Write out the entire listing below line by line, without changing, adding, or omitting anything.

* START Exercise material *

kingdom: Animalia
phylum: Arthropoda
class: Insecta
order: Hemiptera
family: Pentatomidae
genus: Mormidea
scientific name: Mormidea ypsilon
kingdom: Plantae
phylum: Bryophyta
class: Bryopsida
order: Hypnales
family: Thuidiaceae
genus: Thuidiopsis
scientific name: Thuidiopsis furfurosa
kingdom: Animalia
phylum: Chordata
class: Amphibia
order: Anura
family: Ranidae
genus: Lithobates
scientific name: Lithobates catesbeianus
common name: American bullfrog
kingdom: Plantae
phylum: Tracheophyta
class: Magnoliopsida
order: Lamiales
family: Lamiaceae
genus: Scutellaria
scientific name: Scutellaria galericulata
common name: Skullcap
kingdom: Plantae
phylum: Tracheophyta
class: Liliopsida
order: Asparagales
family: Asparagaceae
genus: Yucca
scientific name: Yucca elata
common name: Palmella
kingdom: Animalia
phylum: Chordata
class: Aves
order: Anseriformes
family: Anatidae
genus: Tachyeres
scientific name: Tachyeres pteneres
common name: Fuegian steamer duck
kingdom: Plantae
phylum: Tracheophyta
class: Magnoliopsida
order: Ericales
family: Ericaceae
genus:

* END Exercise material *

Solution for this problem:
kingdom: Animalia
phylum: Arthropoda
class: Insecta
order: Hemiptera
family: Pentatomidae
genus: Mormidea
scientific name: Mormidea ypsilon
kingdom: Plantae
phylum: Bryophyta
class: Bryopsida
order: Hypnales
family: Thuidiaceae
genus: Thuidiopsis
scientific name: Thuidiopsis furfurosa
kingdom: Animalia
phylum: Chordata
class: Amphibia
order: Anura
family: Ranidae
genus: Lithobates
scientific name: Lithobates catesbeianus
common name: American bullfrog
kingdom: Plantae
phylum: Tracheophyta
class: Magnoliopsida
order: Lamiales
family: Lamiaceae
genus: Scutellaria
scientific name: Scutellaria galericulata
common name: Skullcap
kingdom: Plantae
phylum: Tracheophyta
class: Liliopsida
order: Asparagales
family: Asparagaceae
genus: Yucca
scientific name: Yucca elata
common name: Palmella
kingdom: Animalia
phylum: Chordata
class: Aves
order: Anseriformes
family: Anatidae
genus: Tachyeres
scientific name: Tachyeres pteneres
common name: Fuegian steamer duck
kingdom: Plantae
phylum: Tracheophyta
class: Magnoliopsida
order: Ericales
family: Ericaceae
genus:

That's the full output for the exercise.